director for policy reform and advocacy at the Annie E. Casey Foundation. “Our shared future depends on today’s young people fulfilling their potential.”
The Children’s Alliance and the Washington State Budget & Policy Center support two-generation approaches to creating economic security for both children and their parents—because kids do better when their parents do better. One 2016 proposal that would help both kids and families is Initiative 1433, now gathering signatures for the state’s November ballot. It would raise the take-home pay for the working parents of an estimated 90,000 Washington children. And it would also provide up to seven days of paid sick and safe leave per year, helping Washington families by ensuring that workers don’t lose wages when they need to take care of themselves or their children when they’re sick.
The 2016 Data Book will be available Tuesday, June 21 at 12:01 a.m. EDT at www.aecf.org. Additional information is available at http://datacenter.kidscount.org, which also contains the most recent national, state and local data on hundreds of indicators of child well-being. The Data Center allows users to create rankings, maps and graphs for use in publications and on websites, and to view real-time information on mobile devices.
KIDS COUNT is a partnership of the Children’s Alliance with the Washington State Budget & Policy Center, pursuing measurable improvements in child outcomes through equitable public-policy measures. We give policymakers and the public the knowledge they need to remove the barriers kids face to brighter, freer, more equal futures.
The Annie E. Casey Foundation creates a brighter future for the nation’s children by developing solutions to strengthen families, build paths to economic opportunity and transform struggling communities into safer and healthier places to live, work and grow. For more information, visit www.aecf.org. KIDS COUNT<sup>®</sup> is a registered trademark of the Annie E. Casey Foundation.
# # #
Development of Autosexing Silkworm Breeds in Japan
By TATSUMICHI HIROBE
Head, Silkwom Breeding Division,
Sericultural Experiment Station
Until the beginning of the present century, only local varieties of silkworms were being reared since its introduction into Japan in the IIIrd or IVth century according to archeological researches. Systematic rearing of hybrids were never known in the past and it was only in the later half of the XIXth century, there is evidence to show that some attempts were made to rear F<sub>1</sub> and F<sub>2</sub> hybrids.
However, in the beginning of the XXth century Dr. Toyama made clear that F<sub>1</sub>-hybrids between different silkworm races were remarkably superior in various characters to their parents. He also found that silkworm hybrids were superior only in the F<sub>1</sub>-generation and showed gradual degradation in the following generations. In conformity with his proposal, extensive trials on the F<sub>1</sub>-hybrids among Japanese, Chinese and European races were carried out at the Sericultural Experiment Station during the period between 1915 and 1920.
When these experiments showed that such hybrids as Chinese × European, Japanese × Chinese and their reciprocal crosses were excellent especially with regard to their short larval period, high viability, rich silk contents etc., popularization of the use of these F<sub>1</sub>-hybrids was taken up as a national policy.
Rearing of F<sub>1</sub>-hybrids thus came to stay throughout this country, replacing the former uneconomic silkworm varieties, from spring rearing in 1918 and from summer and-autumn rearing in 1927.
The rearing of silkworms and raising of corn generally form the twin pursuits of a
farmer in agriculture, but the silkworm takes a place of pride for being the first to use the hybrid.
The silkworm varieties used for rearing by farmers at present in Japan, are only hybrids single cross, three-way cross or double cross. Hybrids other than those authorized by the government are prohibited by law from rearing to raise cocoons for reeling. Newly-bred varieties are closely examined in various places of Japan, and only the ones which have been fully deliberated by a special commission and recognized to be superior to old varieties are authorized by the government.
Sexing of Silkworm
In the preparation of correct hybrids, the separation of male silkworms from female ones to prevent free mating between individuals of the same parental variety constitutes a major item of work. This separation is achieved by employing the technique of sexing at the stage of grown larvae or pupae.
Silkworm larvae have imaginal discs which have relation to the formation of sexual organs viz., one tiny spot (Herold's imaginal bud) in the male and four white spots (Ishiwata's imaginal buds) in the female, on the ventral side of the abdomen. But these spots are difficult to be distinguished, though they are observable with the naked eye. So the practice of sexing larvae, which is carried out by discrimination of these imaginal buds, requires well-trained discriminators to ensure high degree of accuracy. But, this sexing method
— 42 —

◆ ◆ ◆ ◆ ◆

* EXERCISE
Retype the listing in full, keeping every word as it appears.

* ANSWER BOX
director for policy reform and advocacy at the Annie E. Casey Foundation. “Our shared future depends on today’s young people fulfilling their potential.”
The Children’s Alliance and the Washington State Budget & Policy Center support two-generation approaches to creating economic security for both children and their parents—because kids do better when their parents do better. One 2016 proposal that would help both kids and families is Initiative 1433, now gathering signatures for the state’s November ballot. It would raise the take-home pay for the working parents of an estimated 90,000 Washington children. And it would also provide up to seven days of paid sick and safe leave per year, helping Washington families by ensuring that workers don’t lose wages when they need to take care of themselves or their children when they’re sick.
The 2016 Data Book will be available Tuesday, June 21 at 12:01 a.m. EDT at www.aecf.org. Additional information is available at http://datacenter.kidscount.org, which also contains the most recent national, state and local data on hundreds of indicators of child well-being. The Data Center allows users to create rankings, maps and graphs for use in publications and on websites, and to view real-time information on mobile devices.
KIDS COUNT is a partnership of the Children’s Alliance with the Washington State Budget & Policy Center, pursuing measurable improvements in child outcomes through equitable public-policy measures. We give policymakers and the public the knowledge they need to remove the barriers kids face to brighter, freer, more equal futures.
The Annie E. Casey Foundation creates a brighter future for the nation’s children by developing solutions to strengthen families, build paths to economic opportunity and transform struggling communities into safer and healthier places to live, work and grow. For more information, visit www.aecf.org. KIDS COUNT<sup>®</sup> is a registered trademark of the Annie E. Casey Foundation.
# # #
Development of Autosexing Silkworm Breeds in Japan
By TATSUMICHI HIROBE
Head, Silkwom Breeding Division,
Sericultural Experiment Station
Until the beginning of the present century, only local varieties of silkworms were being reared since its introduction into Japan in the IIIrd or IVth century according to archeological researches. Systematic rearing of hybrids were never known in the past and it was only in the later half of the XIXth century, there is evidence to show that some attempts were made to rear F<sub>1</sub> and F<sub>2</sub> hybrids.
However, in the beginning of the XXth century Dr. Toyama made clear that F<sub>1</sub>-hybrids between different silkworm races were remarkably superior in various characters to their parents. He also found that silkworm hybrids were superior only in the F<sub>1</sub>-generation and showed gradual degradation in the following generations. In conformity with his proposal, extensive trials on the F<sub>1</sub>-hybrids among Japanese, Chinese and European races were carried out at the Sericultural Experiment Station during the period between 1915 and 1920.
When these experiments showed that such hybrids as Chinese × European, Japanese × Chinese and their reciprocal crosses were excellent especially with regard to their short larval period, high viability, rich silk contents etc., popularization of the use of these F<sub>1</sub>-hybrids was taken up as a national policy.
Rearing of F<sub>1</sub>-hybrids thus came to stay throughout this country, replacing the former uneconomic silkworm varieties, from spring rearing in 1918 and from summer and-autumn rearing in 1927.
The rearing of silkworms and raising of corn generally form the twin pursuits of a
farmer in agriculture, but the silkworm takes a place of pride for being the first to use the hybrid.
The silkworm varieties used for rearing by farmers at present in Japan, are only hybrids single cross, three-way cross or double cross. Hybrids other than those authorized by the government are prohibited by law from rearing to raise cocoons for reeling. Newly-bred varieties are closely examined in various places of Japan, and only the ones which have been fully deliberated by a special commission and recognized to be superior to old varieties are authorized by the government.
Sexing of Silkworm
In the preparation of correct hybrids, the separation of male silkworms from female ones to prevent free mating between individuals of the same parental variety constitutes a major item of work. This separation is achieved by employing the technique of sexing at the stage of grown larvae or pupae.
Silkworm larvae have imaginal discs which have relation to the formation of sexual organs viz., one tiny spot (Herold's imaginal bud) in the male and four white spots (Ishiwata's imaginal buds) in the female, on the ventral side of the abdomen. But these spots are difficult to be distinguished, though they are observable with the naked eye. So the practice of sexing larvae, which is carried out by discrimination of these imaginal buds, requires well-trained discriminators to ensure high degree of accuracy. But, this sexing method
— 42 —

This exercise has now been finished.